Page layout parsing data
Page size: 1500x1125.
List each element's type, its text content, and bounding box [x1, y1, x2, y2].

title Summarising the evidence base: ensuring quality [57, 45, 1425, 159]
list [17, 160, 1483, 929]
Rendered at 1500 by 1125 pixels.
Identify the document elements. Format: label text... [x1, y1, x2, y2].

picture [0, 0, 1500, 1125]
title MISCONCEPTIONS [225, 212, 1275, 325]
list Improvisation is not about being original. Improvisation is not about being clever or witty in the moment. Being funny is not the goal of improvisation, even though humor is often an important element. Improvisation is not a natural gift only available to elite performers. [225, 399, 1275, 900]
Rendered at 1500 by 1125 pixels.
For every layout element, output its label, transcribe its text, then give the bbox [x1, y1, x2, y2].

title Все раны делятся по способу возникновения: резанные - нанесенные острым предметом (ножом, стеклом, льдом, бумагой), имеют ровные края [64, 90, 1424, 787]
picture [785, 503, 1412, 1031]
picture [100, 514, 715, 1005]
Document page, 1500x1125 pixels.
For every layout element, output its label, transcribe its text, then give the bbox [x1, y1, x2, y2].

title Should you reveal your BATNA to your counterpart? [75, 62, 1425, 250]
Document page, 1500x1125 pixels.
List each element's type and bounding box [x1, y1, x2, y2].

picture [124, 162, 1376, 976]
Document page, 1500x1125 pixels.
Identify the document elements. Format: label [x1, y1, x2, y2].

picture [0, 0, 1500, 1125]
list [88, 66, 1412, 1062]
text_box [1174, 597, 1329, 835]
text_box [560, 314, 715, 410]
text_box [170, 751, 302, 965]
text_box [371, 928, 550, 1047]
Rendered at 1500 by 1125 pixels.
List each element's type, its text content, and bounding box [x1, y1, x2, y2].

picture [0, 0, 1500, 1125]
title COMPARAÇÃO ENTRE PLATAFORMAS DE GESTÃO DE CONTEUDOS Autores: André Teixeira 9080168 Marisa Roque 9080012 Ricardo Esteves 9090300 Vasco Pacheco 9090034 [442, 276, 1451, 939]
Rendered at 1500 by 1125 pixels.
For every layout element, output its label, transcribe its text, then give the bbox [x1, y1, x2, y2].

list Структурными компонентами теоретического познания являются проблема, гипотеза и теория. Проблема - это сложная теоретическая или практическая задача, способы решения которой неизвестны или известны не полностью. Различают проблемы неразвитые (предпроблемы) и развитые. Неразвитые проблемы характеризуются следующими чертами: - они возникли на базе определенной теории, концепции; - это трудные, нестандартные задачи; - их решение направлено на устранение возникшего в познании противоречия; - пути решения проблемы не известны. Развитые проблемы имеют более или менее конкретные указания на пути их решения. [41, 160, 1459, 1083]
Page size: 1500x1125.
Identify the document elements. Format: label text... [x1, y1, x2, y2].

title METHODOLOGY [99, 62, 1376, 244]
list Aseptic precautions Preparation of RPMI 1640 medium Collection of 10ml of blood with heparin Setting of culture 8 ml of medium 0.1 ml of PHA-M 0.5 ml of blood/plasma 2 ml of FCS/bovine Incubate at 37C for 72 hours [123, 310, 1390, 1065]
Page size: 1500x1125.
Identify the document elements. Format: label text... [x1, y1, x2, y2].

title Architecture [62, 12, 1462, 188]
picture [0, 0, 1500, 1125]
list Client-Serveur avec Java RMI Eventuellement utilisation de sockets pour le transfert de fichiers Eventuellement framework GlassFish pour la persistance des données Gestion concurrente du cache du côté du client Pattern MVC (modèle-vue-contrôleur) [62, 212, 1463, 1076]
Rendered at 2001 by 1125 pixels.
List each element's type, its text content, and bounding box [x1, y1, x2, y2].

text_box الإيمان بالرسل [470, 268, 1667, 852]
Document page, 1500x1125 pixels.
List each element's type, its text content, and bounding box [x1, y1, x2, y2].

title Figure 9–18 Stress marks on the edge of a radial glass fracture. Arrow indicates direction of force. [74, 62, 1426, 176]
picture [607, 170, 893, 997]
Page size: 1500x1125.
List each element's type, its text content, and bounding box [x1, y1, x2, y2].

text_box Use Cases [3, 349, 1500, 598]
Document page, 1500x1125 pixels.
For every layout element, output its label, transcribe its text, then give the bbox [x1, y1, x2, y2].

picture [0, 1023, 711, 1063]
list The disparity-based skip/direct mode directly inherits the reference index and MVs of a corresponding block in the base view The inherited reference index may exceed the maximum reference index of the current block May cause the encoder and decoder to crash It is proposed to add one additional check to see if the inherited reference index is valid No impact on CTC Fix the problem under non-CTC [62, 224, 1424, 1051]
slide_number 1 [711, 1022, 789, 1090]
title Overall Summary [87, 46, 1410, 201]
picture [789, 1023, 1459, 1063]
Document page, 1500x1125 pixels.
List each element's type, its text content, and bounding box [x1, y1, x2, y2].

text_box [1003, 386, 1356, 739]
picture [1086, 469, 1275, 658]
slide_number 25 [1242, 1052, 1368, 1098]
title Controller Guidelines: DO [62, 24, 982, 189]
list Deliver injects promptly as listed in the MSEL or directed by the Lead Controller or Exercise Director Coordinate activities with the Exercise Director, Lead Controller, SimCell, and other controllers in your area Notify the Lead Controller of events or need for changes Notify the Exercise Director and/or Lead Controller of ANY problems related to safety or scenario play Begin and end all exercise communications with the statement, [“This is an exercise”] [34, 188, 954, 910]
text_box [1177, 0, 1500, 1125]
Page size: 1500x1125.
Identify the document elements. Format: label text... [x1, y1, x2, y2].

→ **WORK TO BE COMPLETED**:
Your job is to copy all the records exactly.

→ **EXERCISE ANSWER**:
Page size: 1500x1125.
List each element's type, its text content, and bounding box [x1, y1, x2, y2].

title Summarising the evidence base: ensuring quality [57, 45, 1425, 159]
list [17, 160, 1483, 929]
Rendered at 1500 by 1125 pixels.
Identify the document elements. Format: label text... [x1, y1, x2, y2].

picture [0, 0, 1500, 1125]
title MISCONCEPTIONS [225, 212, 1275, 325]
list Improvisation is not about being original. Improvisation is not about being clever or witty in the moment. Being funny is not the goal of improvisation, even though humor is often an important element. Improvisation is not a natural gift only available to elite performers. [225, 399, 1275, 900]
Rendered at 1500 by 1125 pixels.
For every layout element, output its label, transcribe its text, then give the bbox [x1, y1, x2, y2].

title Все раны делятся по способу возникновения: резанные - нанесенные острым предметом (ножом, стеклом, льдом, бумагой), имеют ровные края [64, 90, 1424, 787]
picture [785, 503, 1412, 1031]
picture [100, 514, 715, 1005]
Document page, 1500x1125 pixels.
For every layout element, output its label, transcribe its text, then give the bbox [x1, y1, x2, y2].

title Should you reveal your BATNA to your counterpart? [75, 62, 1425, 250]
Document page, 1500x1125 pixels.
List each element's type and bounding box [x1, y1, x2, y2].

picture [124, 162, 1376, 976]
Document page, 1500x1125 pixels.
Identify the document elements. Format: label [x1, y1, x2, y2].

picture [0, 0, 1500, 1125]
list [88, 66, 1412, 1062]
text_box [1174, 597, 1329, 835]
text_box [560, 314, 715, 410]
text_box [170, 751, 302, 965]
text_box [371, 928, 550, 1047]
Rendered at 1500 by 1125 pixels.
List each element's type, its text content, and bounding box [x1, y1, x2, y2].

picture [0, 0, 1500, 1125]
title COMPARAÇÃO ENTRE PLATAFORMAS DE GESTÃO DE CONTEUDOS Autores: André Teixeira 9080168 Marisa Roque 9080012 Ricardo Esteves 9090300 Vasco Pacheco 9090034 [442, 276, 1451, 939]
Rendered at 1500 by 1125 pixels.
For every layout element, output its label, transcribe its text, then give the bbox [x1, y1, x2, y2].

list Структурными компонентами теоретического познания являются проблема, гипотеза и теория. Проблема - это сложная теоретическая или практическая задача, способы решения которой неизвестны или известны не полностью. Различают проблемы неразвитые (предпроблемы) и развитые. Неразвитые проблемы характеризуются следующими чертами: - они возникли на базе определенной теории, концепции; - это трудные, нестандартные задачи; - их решение направлено на устранение возникшего в познании противоречия; - пути решения проблемы не известны. Развитые проблемы имеют более или менее конкретные указания на пути их решения. [41, 160, 1459, 1083]
Page size: 1500x1125.
Identify the document elements. Format: label text... [x1, y1, x2, y2].

title METHODOLOGY [99, 62, 1376, 244]
list Aseptic precautions Preparation of RPMI 1640 medium Collection of 10ml of blood with heparin Setting of culture 8 ml of medium 0.1 ml of PHA-M 0.5 ml of blood/plasma 2 ml of FCS/bovine Incubate at 37C for 72 hours [123, 310, 1390, 1065]
Page size: 1500x1125.
Identify the document elements. Format: label text... [x1, y1, x2, y2].

title Architecture [62, 12, 1462, 188]
picture [0, 0, 1500, 1125]
list Client-Serveur avec Java RMI Eventuellement utilisation de sockets pour le transfert de fichiers Eventuellement framework GlassFish pour la persistance des données Gestion concurrente du cache du côté du client Pattern MVC (modèle-vue-contrôleur) [62, 212, 1463, 1076]
Rendered at 2001 by 1125 pixels.
List each element's type, its text content, and bounding box [x1, y1, x2, y2].

text_box الإيمان بالرسل [470, 268, 1667, 852]
Document page, 1500x1125 pixels.
List each element's type, its text content, and bounding box [x1, y1, x2, y2].

title Figure 9–18 Stress marks on the edge of a radial glass fracture. Arrow indicates direction of force. [74, 62, 1426, 176]
picture [607, 170, 893, 997]
Page size: 1500x1125.
List each element's type, its text content, and bounding box [x1, y1, x2, y2].

text_box Use Cases [3, 349, 1500, 598]
Document page, 1500x1125 pixels.
For every layout element, output its label, transcribe its text, then give the bbox [x1, y1, x2, y2].

picture [0, 1023, 711, 1063]
list The disparity-based skip/direct mode directly inherits the reference index and MVs of a corresponding block in the base view The inherited reference index may exceed the maximum reference index of the current block May cause the encoder and decoder to crash It is proposed to add one additional check to see if the inherited reference index is valid No impact on CTC Fix the problem under non-CTC [62, 224, 1424, 1051]
slide_number 1 [711, 1022, 789, 1090]
title Overall Summary [87, 46, 1410, 201]
picture [789, 1023, 1459, 1063]
Document page, 1500x1125 pixels.
List each element's type, its text content, and bounding box [x1, y1, x2, y2].

text_box [1003, 386, 1356, 739]
picture [1086, 469, 1275, 658]
slide_number 25 [1242, 1052, 1368, 1098]
title Controller Guidelines: DO [62, 24, 982, 189]
list Deliver injects promptly as listed in the MSEL or directed by the Lead Controller or Exercise Director Coordinate activities with the Exercise Director, Lead Controller, SimCell, and other controllers in your area Notify the Lead Controller of events or need for changes Notify the Exercise Director and/or Lead Controller of ANY problems related to safety or scenario play Begin and end all exercise communications with the statement, [“This is an exercise”] [34, 188, 954, 910]
text_box [1177, 0, 1500, 1125]
Page size: 1500x1125.
Identify the document elements. Format: label text... [x1, y1, x2, y2].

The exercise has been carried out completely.